For my purposes, the distinction just introduced creates problems where there need be none. It acknowledges high culture, such as the finest of fine arts or religion, but raises needless questions about the source of universal standards that are especially troublesome in a book about culture. Whether a specific culture is benign or malignant, I find culture as treated by Durkheim, Mead, and Berger much more useful. For present purposes, the elitism that seems, for better or worse, to be an inescapable aspect of the humanities, just gets in the way.

Eagleton would have done well to make more of the cultural differences inherent in the Gemeinschaft-Gesellschaft distinction. The former has a richly prescriptive culture and provides security in membership and position, though it may be insular and oppressive.
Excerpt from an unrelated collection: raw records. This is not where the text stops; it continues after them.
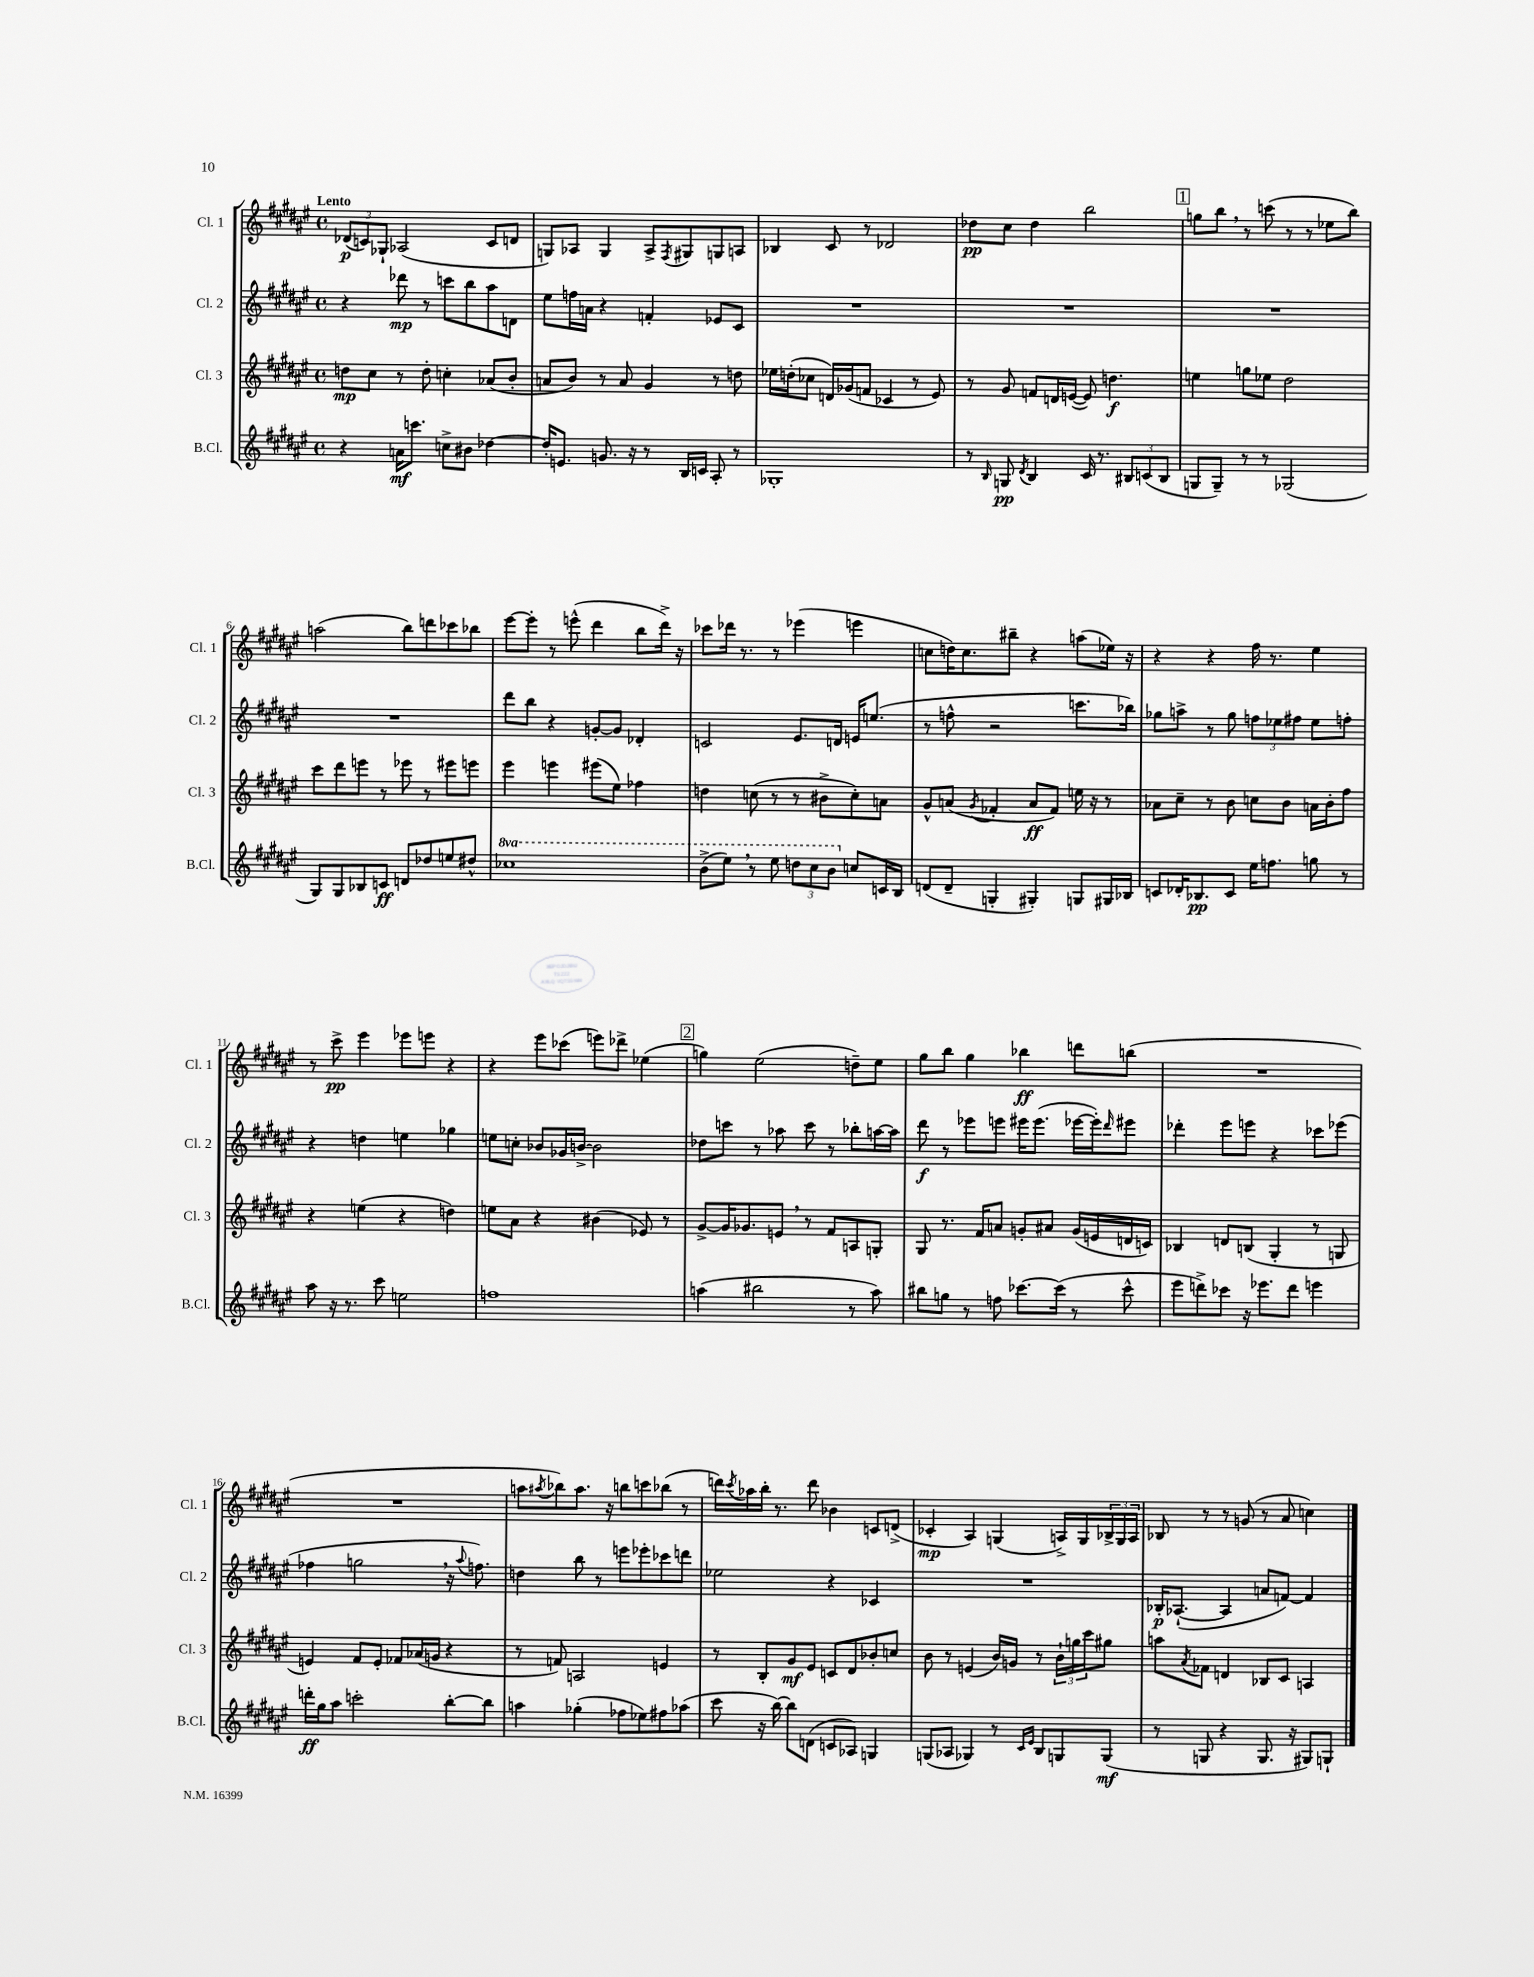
<<
\new StaffGroup <<
\new Staff = "s0" \with { instrumentName = "Cl. 1" shortInstrumentName = "Cl. 1" } {
    \clef treble \key fis \major \defaultTimeSignature \time 4/4 \tempo "Lento"
    \tuplet 3/2 { des'8\p( c'8) ges8-! } aes2( c'8 d'8 |
    g8) aes8 g4 aes8-> \acciaccatura { fis8 } gis8 g8 a8 |
    bes4 cis'8 r8 des'2 |
    des''8\pp cis''8 des''4 b''2 |
    \mark \markup { \box "1" } g''8 b''8 \breathe r8 c'''8( r8 r8 ees''8 b''8) |
    a''2( b''8) d'''8 ces'''8 bes''8 |
    eis'''8~ eis'''8-. r8 e'''8-^( dis'''4 b''8 dis'''16->) r16 |
    ces'''8 des'''16 r8. r8 ees'''4( e'''4 |
    c''8 d''16) c''8. bis''8-- r4 a''8( ees''16) r16 |
    r4 r4 fis''16 r8. eis''4 |
    r8 cis'''8->\pp eis'''4 ees'''8 e'''8 r4 |
    r4 eis'''8 ces'''8( e'''8) des'''8-> ees''4( |
    \mark \markup { \box "2" } g''4) eis''2( d''8--) eis''8 |
    gis''8 b''8 gis''4 bes''4\ff d'''8 b''8( |
    R1 |
    R1 |
    a''8 \acciaccatura { ais''8 } bes''8) ais''8. r16 b''8 c'''8 bes''8( r8 |
    d'''16) \acciaccatura { cis'''8 } aes''16 b''16-. r8. d'''8 bes'4 c'8 d'8->( |
    ces'4-.\mp ais4) g4( a16->) g16 \tuplet 3/2 { bes16-> g16 a16 } |
    bes8 r8 r8 g'8( r8 ais'8 c''4) \bar "|." |
}
\new Staff = "s1" \with { instrumentName = "Cl. 2" shortInstrumentName = "Cl. 2" } {
    \clef treble \key fis \major \defaultTimeSignature \time 4/4
    r4 des'''8\mp r8 c'''8 b''8 ais''8 d'8 |
    eis''8 f''16 a'16 r4 f'4-. ees'8 cis'8 |
    R1 |
    R1 |
    \mark \markup { \box "1" } R1 |
    R1 |
    dis'''8 b''8 r4 g'8~-. g'8 des'4-. |
    c'2 eis'8. d'16 e'16 e''8.( |
    r8 f''8-^ r2 c'''8. bes''16) |
    ges''8 a''8-> r8 ges''8 \tuplet 3/2 { f''8 ees''8 fis''8 } ees''8 f''8-. |
    r4 d''4 e''4 ges''4 |
    e''8 c''8-. bes'8 ges'16 b'16~-> b'2 |
    \mark \markup { \box "2" } des''8 c'''8 r8 aes''8 c'''8 r8 bes''8-. a''16~ a''16 |
    dis'''8\f r8 ees'''8 e'''8 eis'''16 eis'''8.( ees'''16~ ees'''16-.) \grace { dis'''16 } eis'''8 |
    des'''4-. eis'''8 e'''8 r4 ces'''8 ees'''8( |
    fes''4 g''2 \breathe r16 \appoggiatura { ais''8 } f''8.) |
    d''4 b''8 r8 e'''8 ees'''8-. ces'''8 d'''8 |
    ees''2 r4 ces'4 |
    R1 |
    bes16-.\p aes8.~-!( aes4 a'8 f'8~) f'4 \bar "|." |
}
\new Staff = "s2" \with { instrumentName = "Cl. 3" shortInstrumentName = "Cl. 3" } {
    \clef treble \key fis \major \defaultTimeSignature \time 4/4
    d''8\mp cis''8 r8 d''8-. c''4-. aes'8( b'8-. |
    a'8 b'8) r8 a'8 gis'4 r8 d''8 |
    ees''16 d''16-.( ces''8 d'16) ges'16( f'8 ces'4 r8 eis'8) |
    r8 gis'8 f'8 d'16 e'16~( e'8) d''4.\f |
    \mark \markup { \box "1" } e''4 g''8 ees''8 dis''2 |
    cis'''8 dis'''8 e'''8 r8 ees'''8 r8 eis'''8 e'''8 |
    eis'''4 e'''4 eis'''8( eis''8) fes''4 |
    d''4 c''8( r8 r8 bis'8-> c''8-.) a'8 |
    gis'8-^ a'8( \acciaccatura { gis'8 } fes'4-. a'8\ff fes'8) e''16 r16 r8 |
    aes'8 cis''8-- r8 b'8 c''8 b'8 a'16 b'16-. fis''8 |
    r4 e''4( r4 d''4) |
    e''8 ais'8 r4 bis'4( ees'8) r8 |
    \mark \markup { \box "2" } gis'8~-> gis'16 ges'8. e'8 \breathe r8 fis'8 a8 g8-. |
    gis8 r8. fis'16 a'8 g'8-. ais'8 g'16( e'16 d'16 c'16) |
    bes4 d'8 b8( gis4-. r8 g8 |
    e'4) fis'8 e'8-. fes'8 aes'16( g'16 r4 |
    r8 f'8) a2 e'4 |
    r8 b8-. gis'8\mf eis'8 c'8 dis'8 bes'8-. c''8 |
    b'8 r8 e'4( b'16) g'16 r8 \tuplet 3/2 { b'16-! g''16 cis'''16 } gis''8 |
    a''8 \acciaccatura { ais'8 } fes'8 d'4 bes8 cis'8 a4 \bar "|." |
}
\new Staff = "s3" \with { instrumentName = "B.Cl." shortInstrumentName = "B.Cl." } {
    \clef treble \key fis \major \defaultTimeSignature \time 4/4 \set Staff.ottavationMarkups = #ottavation-simple-ordinals
    r4 a'16\mf c'''8. c''8-> bis'8 des''4~ |
    des''16-. e'8. g'8. r16 r8 b16 c'16 ais8-. r8 |
    ges1-. |
    r8 \grace { b16 } g8\pp \acciaccatura { dis'8 } b4 cis'16 r8. \tuplet 3/2 { bis8 c'8( bis8 } |
    \mark \markup { \box "1" } g8 g8--) r8 r8 ges2( |
    gis8) gis8 bes8 c'8\ff d'8 des''8 e''8 dis''8-^ |
    \ottava #1 ces'''1 |
    b''8->( eis'''8) \breathe r8 eis'''8 \tuplet 3/2 { d'''8 cis'''8 b''8 \ottava #0 } c''8 c'16 b16 |
    d'8( d'8-- g4-. gis4-.) g8 gis16 bes16 |
    c'8 des'16-. bes8.\pp c'8 eis''16 f''8. g''8 r8 |
    ais''8 r16 r8. cis'''8 e''2 |
    f''1 |
    \mark \markup { \box "2" } a''4( bis''2 r8 a''8) |
    bis''8 g''8 r8 f''8 ces'''8.~ ces'''16( r8 ces'''8-^ |
    eis'''8 d'''8->) ces'''8 r16 ees'''8. d'''8 e'''4 |
    d'''16-.\ff gis''16 ais''8 c'''2-. b''8~-. b''8 |
    a''4 ges''4-.( fes''8 ees''8) fis''8 aes''8( |
    cis'''8 r16 b''16~) b''8 d'8( c'8 aes8) g4 |
    g8( aes8 ges4) r8 \grace { cis'16 eis'16 } b8 g8 g8\mf( |
    r8 g8 r4 g8. r16 gis8) g8-! \bar "|." |
}
>>
>>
Culture in the latter setting, by conatrast, is thin, much less prescriptive and embracing, lending itself to creation of anomic and egoistic circumstances. This distinction is noted in The Idea of Culture but is not well developed. Once again, I think, Eagleton's failure to appreciate the contribution of the social sciences as far back as the Nineteenth Century makes his work more difficult and less compelling. Why he settled on the bifurcation due to T. S. Eliot escapes me, especially since it raises unanswered -- perhaps unanswerable -- questions as to its provenance.

Furthermore, as Eagleton notes, it's commonplace to refer to a feminist culture, an American gun culture, a Neo-Nazi culture, and so on. However, these fail the taken-for-granted, unself-conscious test that I think is crucial. It seems that we need to find new ways of referring to social forms that are collective and real but not cultural.
Cointrius
Frankly, this is one of the worst books I have ever read. My ultimate displeasure with this book is not due to the ideas espoused, but to the almost incomprehensible nature of the author's writing. I simply could not find one strand of sustainable, coherent argumention in the entire book. I don't believe I have ever encountered a book wherein the authors says so many things but, in the end, says nothing at all. If you are looking for a good book on the nature and philosphy of culture, please, take my advice and look elsewhere.
INvait
If you can't handle criticism of America without getting all butthurt about it, I don't think you're really thinking critically about your own culture.